World Report

LONDON (JTA) — A 77-year-old native of Domachevo, now situated on the Polish-Belarus border, will go on trial in London in July on charges that he killed four Jews during World War II.

Andrezj Sawoniuk, who later changed his name to Anthony, immigrated to Britain after the war and worked on the railroad.

He will face charges of killing two men and two women in Domachevo, then under Nazi occupation, in 1942. He has denied the charges.

The only previous war crimes suspect to have been charged in Britain, 87-year-old Szymon Serafinowicz, was declared mentally and physically unfit to stand trial. He died shortly after the case was abandoned.

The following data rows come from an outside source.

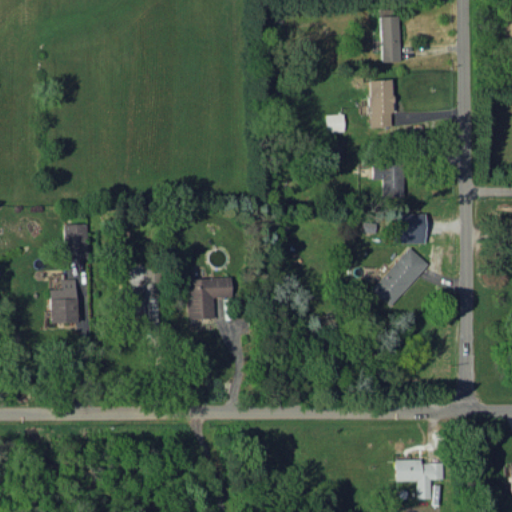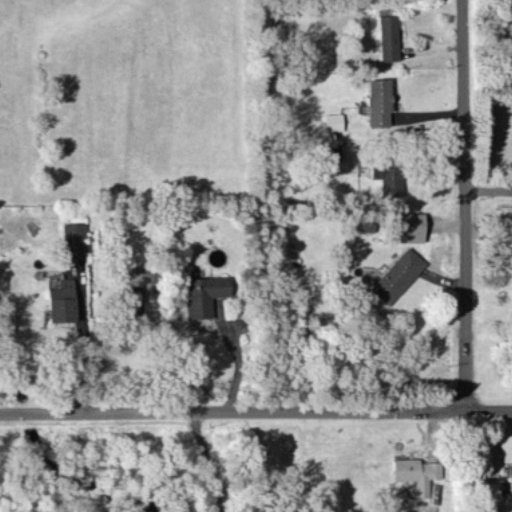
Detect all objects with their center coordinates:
building: (386, 36)
building: (376, 101)
building: (331, 121)
building: (331, 151)
building: (385, 175)
road: (488, 193)
road: (464, 205)
building: (406, 227)
building: (72, 239)
building: (395, 274)
building: (148, 275)
building: (202, 294)
building: (132, 299)
building: (59, 301)
road: (238, 357)
road: (83, 360)
road: (256, 411)
road: (206, 460)
building: (415, 472)
building: (509, 476)
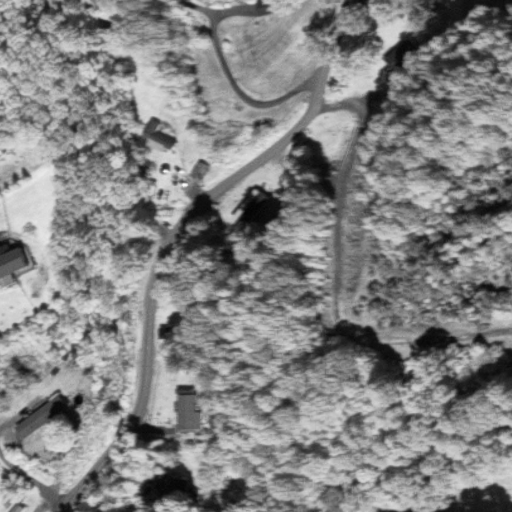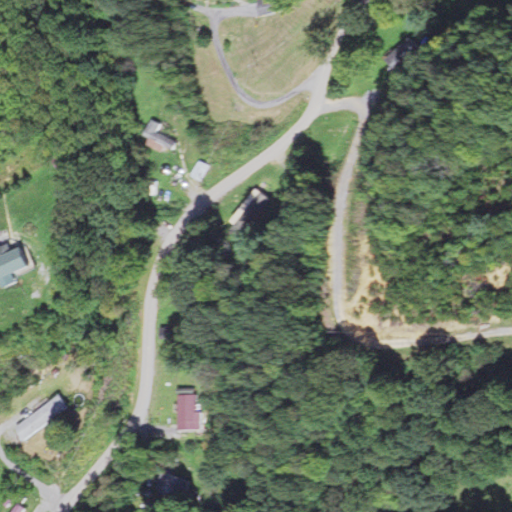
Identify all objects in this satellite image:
building: (275, 7)
building: (405, 55)
road: (240, 90)
road: (366, 105)
building: (162, 135)
building: (249, 227)
road: (176, 235)
road: (344, 235)
building: (16, 262)
building: (193, 283)
building: (171, 338)
road: (5, 348)
building: (190, 411)
building: (49, 418)
building: (173, 484)
building: (23, 509)
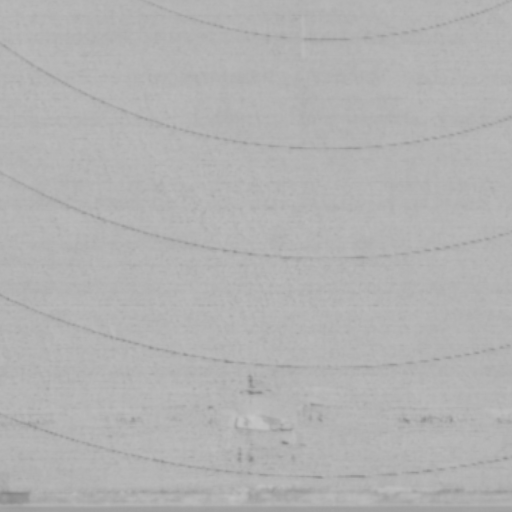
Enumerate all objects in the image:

Pope's Mideast trip may begin in Iraq

ROME (JTA) — Pope John Paul II may soon be walking in the footsteps of Abraham.

An aide to the pope was in Iraq this week to discuss the possibility of the pope's visiting that country as part of a long anticipated papal tour of Middle East states to mark the start of the new millennium.

The first stop on his trip could be the Iraqi town of Ur, the birthplace of Abraham, who is revered by Christians and Muslims as well as by Jews.

Cardinal Roger Etchegaray is spending five days in Iraq as part of a mission that also takes him to Israel and Jordan, where he will hold similar discussion about a papal tour to the Middle East.

The pope has long expressed his dream of making a pilgrimage to the Holy Land to mark the year 2000.

In an interview in Baghdad published in the Rome daily La Repubblica, Etchegaray confirmed that the pope would like to convene a meeting of Jews, Christians and Muslims.

Are more Nazis hiding in Argentina?

BARILOCHE, Argentina (JTA) — Israel's ambassador to Argentina said the Andean resort town of Bariloche is full of Nazis.

"Erich Priebke was not the last one," Itzhak Aviran said this week. "There are more war criminals, Nazis and anti-Semites here."

Aviran was referring to the Italian war criminal who was extradited to Italy from Argentina and sentenced earlier this year to life imprisonment by a Rome appeals court for his role in Italy's worst wartime massacre.

Aviran was in Bariloche to open an exhibition of photographs from the Warsaw Ghetto.